Шаги его становились медленнее, слабее и реже. Каждое движение превращалось в пытку. Иногда, очнувшись от оцепенения, он судорожно хватал воздух, как человек, боящийся смерти и испытывающий агонию, но вдох получался не всегда, и тогда его трясло, ему начинало казаться, что сердце вот-вот остановится, что он задохнется и проглотит свой сухой, распухший, почерневший язык, что он уже под землей, в кошмаре, который может привидеться не нашедшему покоя мертвецу.
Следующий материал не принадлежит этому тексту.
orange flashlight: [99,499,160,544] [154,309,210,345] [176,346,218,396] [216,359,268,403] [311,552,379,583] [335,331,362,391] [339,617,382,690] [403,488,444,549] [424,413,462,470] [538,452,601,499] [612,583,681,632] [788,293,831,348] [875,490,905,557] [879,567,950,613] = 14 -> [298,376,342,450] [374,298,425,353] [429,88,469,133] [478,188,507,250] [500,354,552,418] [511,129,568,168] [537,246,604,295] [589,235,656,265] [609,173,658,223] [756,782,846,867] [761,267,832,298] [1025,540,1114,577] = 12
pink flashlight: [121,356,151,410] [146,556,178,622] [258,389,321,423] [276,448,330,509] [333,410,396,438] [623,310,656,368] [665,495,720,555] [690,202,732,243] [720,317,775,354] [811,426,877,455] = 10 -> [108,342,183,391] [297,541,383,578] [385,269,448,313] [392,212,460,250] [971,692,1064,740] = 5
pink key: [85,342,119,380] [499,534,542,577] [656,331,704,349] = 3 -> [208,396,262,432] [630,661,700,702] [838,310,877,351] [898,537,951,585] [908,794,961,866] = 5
Его уложили в постель с лихорадкой, и там, мокрый от пота и грязный от выделений собственного тела, он умирал сотни раз, но ни разу не увидел света жизни и ни разу не познал спокойного сна и спокойного пульса.
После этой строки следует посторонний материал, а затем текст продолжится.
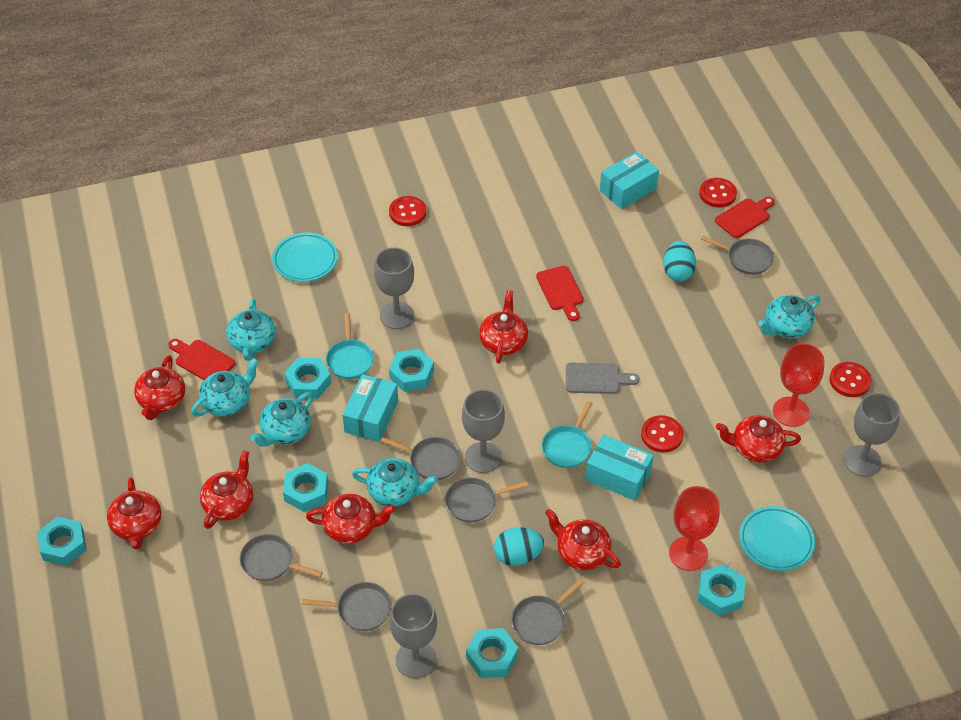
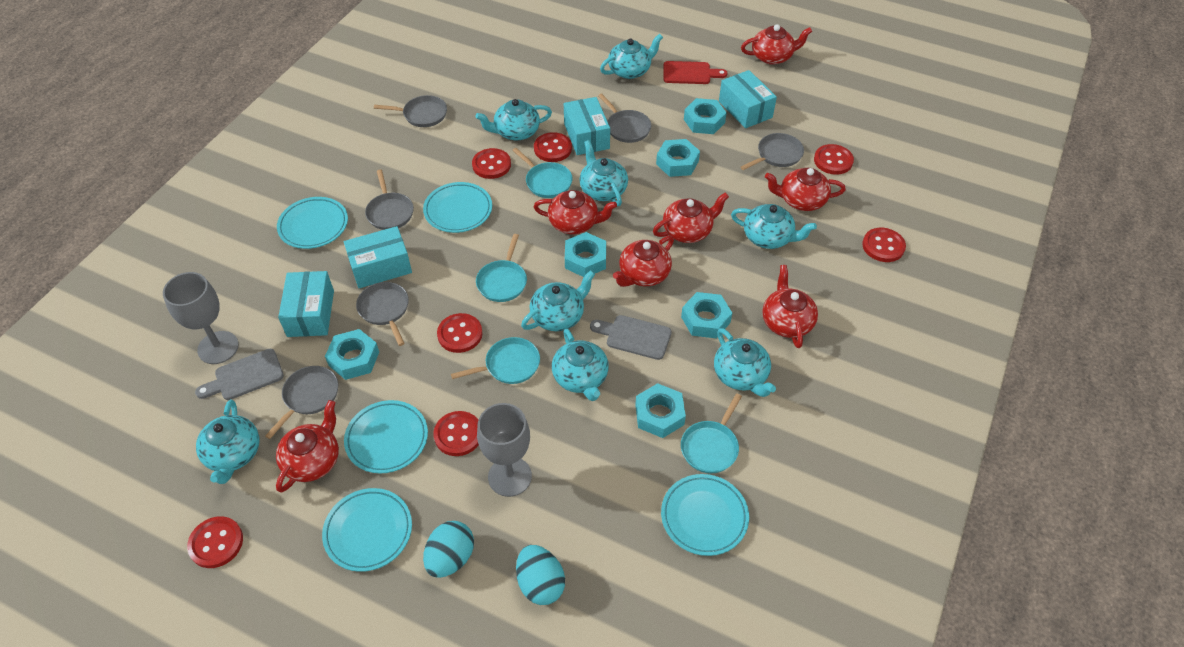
grey cutting board: [566,363,639,394] = 1 -> [195,349,284,400] [590,315,672,360] = 2
grey goblet: [374,247,414,329] [390,593,437,679] [462,389,505,473] [844,393,900,477] = 4 -> [163,272,239,364] [477,403,532,497] = 2
red button: [389,196,426,226] [641,415,683,453] [699,178,737,207] [829,362,871,397] = 4 -> [187,516,243,568] [433,411,479,456] [437,313,482,353] [472,148,511,179] [534,132,572,162] [814,144,854,175] [862,228,906,262] = 7
red cutting board: [168,339,235,380] [536,266,583,321] [715,197,775,238] = 3 -> [663,61,728,84] = 1
red goblet: [669,486,720,571] [773,344,825,427] = 2 -> none = 0
turquoise box: [342,374,398,442] [585,434,654,501] [600,152,659,209] = 3 -> [278,271,334,337] [344,226,412,288] [564,97,610,155] [719,70,777,128] = 4
turquoise pan: [326,313,374,379] [542,401,592,468] = 2 -> [451,337,540,384] [476,234,527,302] [512,148,573,198] [681,393,742,473] = 4
turquoise plate: [272,233,338,282] [739,506,815,571] = 2 -> [277,197,348,249] [322,488,412,572] [344,400,428,473] [423,182,492,233] [661,474,749,556] = 5
turquoise teapot: [191,358,259,417] [226,299,276,361] [250,392,313,447] [352,458,438,507] [758,295,820,338] = 5 -> [196,399,259,484] [476,99,552,140] [521,270,595,331] [552,328,609,401] [579,140,628,206] [600,34,663,79] [714,328,776,397] [731,204,817,249] = 8

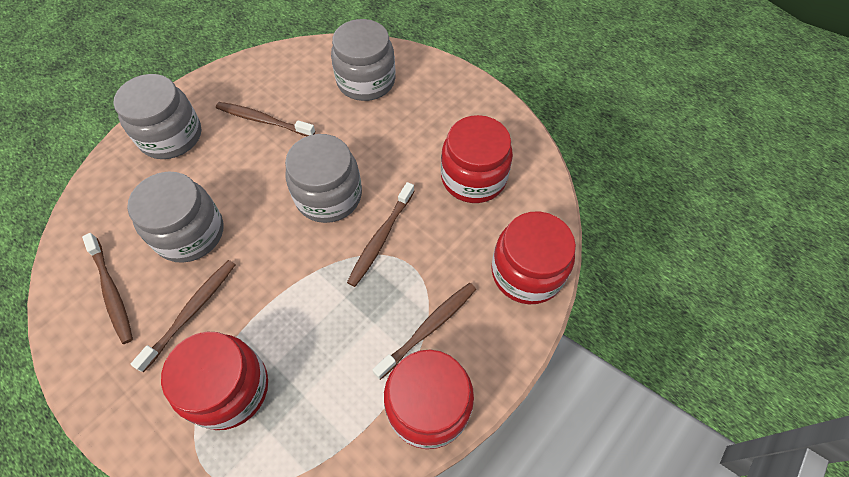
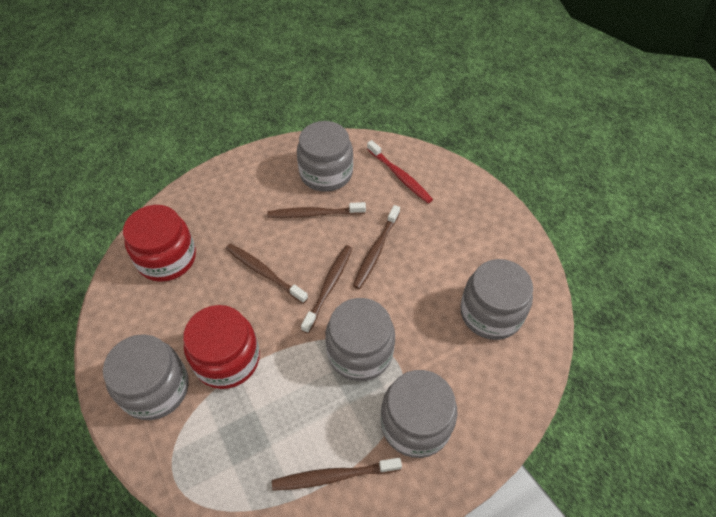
grey jar: [113,74,201,159] [127,171,223,263] [285,134,362,223] [331,19,396,101] = 4 -> [103,334,189,420] [297,121,353,192] [325,298,395,381] [381,370,457,458] [460,259,533,340] = 5
red jar: [161,332,268,430] [384,350,474,449] [441,115,513,203] [491,211,576,304] = 4 -> [123,205,196,282] [183,305,260,389] = 2
red toothbrush: none = 0 -> [367,140,433,203] = 1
Потом он уснул и проснулся, дрожа от увиденного во сне. Он засыпал, просыпался, дрожа от увиденного, и так повторялось снова и снова. Каждый раз пробуждение начиналось со страха, и сердце его стучало, как у маленькой птахи, чья жизнь коротка. Он не боялся страха, потому что страх был реален. И однажды он уснул и спал без видений, а проснувшись, испытал не только страх, но почувствовал силу, и страх и сила были его страхом и его силой, и оба были реальны.
Он жаждал вина, но принимал только воду, и со временем перестал жаждать вина и жаждал только воды. Потом через окно проник густой аромат свежего хлеба, и этот аромат наполнил все его чувства, вытеснив исходившую от него вонь. Он уснул, а ночью, когда все утихло, прошел к стоявшей во дворе бочке с водой и обмылся, а потом соскоблил выросшую бороду. Оказалось, что жена прокипятила, выстирала и вывесила на просушку его нижнее белье, и infula, и платье. Он оделся и сел в ожидании рассвета, а когда рассвело, взял палку и, опираясь на нее, потащился, сам не зная зачем, к могиле Теодорика на окраине города.
Под одеждой что-то ожило.
Onda e nuba.
Солжешь — и попадешь в Ад, скажешь правду — и тебя распнут.